Wednesday, 19 February 2014

Dependable Systems: Introduction

"Fundamental Concepts of Dependability" outlined the results of nearly 20 years of activity in this domain and related ones. Introduced concept and the taxonomy will be used in my further posts. Next figure (taken from the article) shows co-called 'the dependability tree' that gives some intuition what is it all about:


Dependability is a system characteristic like functionality, performance or costs. Formal definition is as follows: "Dependability of a (computing) system is the ability to deliver service that can justifiably be trusted".

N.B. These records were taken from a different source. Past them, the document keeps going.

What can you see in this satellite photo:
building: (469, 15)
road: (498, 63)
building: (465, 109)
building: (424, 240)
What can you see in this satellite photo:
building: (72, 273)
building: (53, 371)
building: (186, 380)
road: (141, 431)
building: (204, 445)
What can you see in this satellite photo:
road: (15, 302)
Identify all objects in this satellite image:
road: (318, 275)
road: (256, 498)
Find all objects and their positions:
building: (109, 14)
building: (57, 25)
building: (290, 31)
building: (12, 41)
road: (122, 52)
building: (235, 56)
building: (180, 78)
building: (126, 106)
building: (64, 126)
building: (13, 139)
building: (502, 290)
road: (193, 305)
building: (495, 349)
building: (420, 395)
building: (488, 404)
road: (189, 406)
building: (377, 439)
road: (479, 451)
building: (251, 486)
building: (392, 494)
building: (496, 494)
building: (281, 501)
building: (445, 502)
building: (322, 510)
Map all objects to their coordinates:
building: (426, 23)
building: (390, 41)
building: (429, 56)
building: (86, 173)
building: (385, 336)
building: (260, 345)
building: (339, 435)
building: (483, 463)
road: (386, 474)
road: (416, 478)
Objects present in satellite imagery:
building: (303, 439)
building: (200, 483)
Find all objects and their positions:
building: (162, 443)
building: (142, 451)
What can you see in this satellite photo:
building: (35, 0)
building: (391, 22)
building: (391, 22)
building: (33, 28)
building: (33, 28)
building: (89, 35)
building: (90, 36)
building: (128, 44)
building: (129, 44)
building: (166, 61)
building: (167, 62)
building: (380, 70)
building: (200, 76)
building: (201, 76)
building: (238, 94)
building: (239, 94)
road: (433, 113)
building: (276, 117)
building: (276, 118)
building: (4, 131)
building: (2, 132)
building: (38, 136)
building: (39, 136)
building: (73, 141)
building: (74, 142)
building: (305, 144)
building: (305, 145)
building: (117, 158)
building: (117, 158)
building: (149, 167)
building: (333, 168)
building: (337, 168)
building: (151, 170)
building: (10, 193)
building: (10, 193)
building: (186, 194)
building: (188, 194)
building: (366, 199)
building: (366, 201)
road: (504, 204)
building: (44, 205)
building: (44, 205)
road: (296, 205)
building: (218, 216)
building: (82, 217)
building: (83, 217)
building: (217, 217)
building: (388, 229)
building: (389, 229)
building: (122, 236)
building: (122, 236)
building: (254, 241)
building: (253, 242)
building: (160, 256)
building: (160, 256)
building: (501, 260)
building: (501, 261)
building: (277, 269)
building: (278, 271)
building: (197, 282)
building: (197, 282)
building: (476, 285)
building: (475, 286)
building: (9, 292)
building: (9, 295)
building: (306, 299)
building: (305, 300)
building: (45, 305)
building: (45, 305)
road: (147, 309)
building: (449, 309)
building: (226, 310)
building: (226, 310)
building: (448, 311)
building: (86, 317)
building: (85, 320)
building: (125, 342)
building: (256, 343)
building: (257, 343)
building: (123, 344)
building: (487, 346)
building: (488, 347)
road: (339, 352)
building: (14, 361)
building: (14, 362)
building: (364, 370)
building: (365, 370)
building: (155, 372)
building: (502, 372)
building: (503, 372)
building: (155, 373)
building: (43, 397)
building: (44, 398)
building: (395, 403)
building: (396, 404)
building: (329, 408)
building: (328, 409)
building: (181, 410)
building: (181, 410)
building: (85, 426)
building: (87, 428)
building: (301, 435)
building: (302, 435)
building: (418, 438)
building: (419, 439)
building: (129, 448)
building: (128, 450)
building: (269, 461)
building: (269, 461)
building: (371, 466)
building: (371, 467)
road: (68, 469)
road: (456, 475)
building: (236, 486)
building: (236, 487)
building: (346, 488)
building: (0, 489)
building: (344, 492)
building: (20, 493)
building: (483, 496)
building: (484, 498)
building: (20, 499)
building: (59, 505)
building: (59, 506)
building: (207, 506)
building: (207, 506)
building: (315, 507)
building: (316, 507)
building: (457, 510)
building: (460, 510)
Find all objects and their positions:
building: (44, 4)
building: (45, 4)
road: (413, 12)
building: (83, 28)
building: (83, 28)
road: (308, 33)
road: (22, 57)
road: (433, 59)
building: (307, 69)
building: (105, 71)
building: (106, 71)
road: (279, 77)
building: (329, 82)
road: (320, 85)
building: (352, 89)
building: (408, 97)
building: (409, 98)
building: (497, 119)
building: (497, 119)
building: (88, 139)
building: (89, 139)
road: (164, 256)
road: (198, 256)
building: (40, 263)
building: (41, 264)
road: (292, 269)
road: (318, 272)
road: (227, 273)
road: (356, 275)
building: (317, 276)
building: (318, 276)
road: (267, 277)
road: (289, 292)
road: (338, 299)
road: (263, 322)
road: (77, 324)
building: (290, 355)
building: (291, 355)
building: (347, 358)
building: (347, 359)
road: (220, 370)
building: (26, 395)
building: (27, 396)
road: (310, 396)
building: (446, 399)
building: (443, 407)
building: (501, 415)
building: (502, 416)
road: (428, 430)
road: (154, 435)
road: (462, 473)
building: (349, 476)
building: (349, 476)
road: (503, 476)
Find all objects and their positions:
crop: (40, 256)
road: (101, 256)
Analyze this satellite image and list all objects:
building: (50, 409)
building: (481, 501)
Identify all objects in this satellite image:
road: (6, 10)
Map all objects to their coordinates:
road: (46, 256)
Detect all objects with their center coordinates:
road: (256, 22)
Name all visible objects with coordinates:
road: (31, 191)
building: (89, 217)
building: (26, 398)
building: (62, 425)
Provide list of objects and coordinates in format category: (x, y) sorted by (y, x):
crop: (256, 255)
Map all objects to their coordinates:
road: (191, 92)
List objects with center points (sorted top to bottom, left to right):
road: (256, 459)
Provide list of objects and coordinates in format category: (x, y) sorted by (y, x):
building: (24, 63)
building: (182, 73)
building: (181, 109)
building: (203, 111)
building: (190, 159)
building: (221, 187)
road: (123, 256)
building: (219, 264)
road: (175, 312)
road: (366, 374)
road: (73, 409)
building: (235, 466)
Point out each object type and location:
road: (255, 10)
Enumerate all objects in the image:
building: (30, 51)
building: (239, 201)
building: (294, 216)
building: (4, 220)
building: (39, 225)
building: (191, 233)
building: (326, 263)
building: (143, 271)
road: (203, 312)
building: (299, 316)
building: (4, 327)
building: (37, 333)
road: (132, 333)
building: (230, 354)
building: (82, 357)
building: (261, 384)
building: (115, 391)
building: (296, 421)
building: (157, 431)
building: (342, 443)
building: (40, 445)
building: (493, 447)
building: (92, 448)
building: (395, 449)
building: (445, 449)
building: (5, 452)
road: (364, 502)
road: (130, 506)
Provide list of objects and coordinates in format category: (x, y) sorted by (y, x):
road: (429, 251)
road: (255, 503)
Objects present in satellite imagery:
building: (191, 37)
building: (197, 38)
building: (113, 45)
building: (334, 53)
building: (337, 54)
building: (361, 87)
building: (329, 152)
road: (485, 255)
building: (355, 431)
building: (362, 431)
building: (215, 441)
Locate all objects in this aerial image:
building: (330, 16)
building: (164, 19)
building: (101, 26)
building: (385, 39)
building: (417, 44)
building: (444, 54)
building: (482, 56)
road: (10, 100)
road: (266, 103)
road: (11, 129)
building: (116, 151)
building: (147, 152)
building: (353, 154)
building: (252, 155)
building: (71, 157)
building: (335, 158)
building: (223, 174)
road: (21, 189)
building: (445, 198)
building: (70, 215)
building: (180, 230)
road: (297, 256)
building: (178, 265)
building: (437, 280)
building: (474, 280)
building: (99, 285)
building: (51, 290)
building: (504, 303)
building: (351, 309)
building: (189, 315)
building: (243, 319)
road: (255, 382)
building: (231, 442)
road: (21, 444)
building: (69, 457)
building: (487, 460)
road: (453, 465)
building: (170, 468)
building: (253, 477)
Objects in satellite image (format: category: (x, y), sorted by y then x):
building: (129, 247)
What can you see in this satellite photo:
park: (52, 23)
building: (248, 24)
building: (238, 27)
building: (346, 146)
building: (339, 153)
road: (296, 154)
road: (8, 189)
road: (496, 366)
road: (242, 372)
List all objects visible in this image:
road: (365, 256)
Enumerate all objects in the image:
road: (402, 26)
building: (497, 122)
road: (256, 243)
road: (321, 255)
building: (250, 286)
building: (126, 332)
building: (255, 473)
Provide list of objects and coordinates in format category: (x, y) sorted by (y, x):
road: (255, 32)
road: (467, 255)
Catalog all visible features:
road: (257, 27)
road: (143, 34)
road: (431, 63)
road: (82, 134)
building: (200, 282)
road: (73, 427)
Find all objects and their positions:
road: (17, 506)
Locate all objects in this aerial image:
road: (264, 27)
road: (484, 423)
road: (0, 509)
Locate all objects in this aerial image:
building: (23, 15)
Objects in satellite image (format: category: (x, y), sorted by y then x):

So according to "the dependability tree", we can describe it from 3 points of view: Attributes, means, and threats. Attributes - a kind of sub-characteristics of the dependability: 
  • Availability: readiness for correct service 
  • Reliability: continuity of correct service 
  • Safety: absence of catastrophic consequences on the user(s) and the environment 
  • Confidentiality: absence of unauthorized disclosure of information 
  • Integrity: absence of improper system state alterations 
  • Maintainability: ability to undergo repairs and modifications 
Means - goals of dependability analysis:
  • Fault prevention: how to prevent the occurrence or introduction of faults; 
  • Fault tolerance: how to deliver correct service in the presence of faults; 
  • Fault removal: how to reduce the number or severity of faults; 
  • Fault forecasting: how to estimate the present number, the future incidence, and the likely consequences of faults. 
Threats - classification of threats:
  • Fault is a defect on the system that can be activated and become a cause of an error (broken wire, electrical short, bug in a program). 
  • Error refers to incorrect internal state of the system or a discrepancy between the intended behavior of a system and its actual behavior inside the system boundary. 
  • Failure is an instance in time when a system displays behavior that is contrary to its specification. 
I want to tell a little bit more about the threats, because this concept is very interesting but not so obvious. Faults, errors and failures operate according to the chain shown in the next figure:


Fault activation can lead to an error. Once a fault is activated an error occurs. Examples of fault activation are execution of a line of code with a bug, an attempt to send a signal via corrupted connector or execution of a broken hardware part. An error may act in the same way as a fault. It can create further error’s conditions. An invalid state generated by the error may lead to another error or to a failure. Important to note, that failures are defined according to the system boundary. They are basically errors that have propagated out of the system and have become observable. If an error propagates outside the system boundary a failure is said to occur.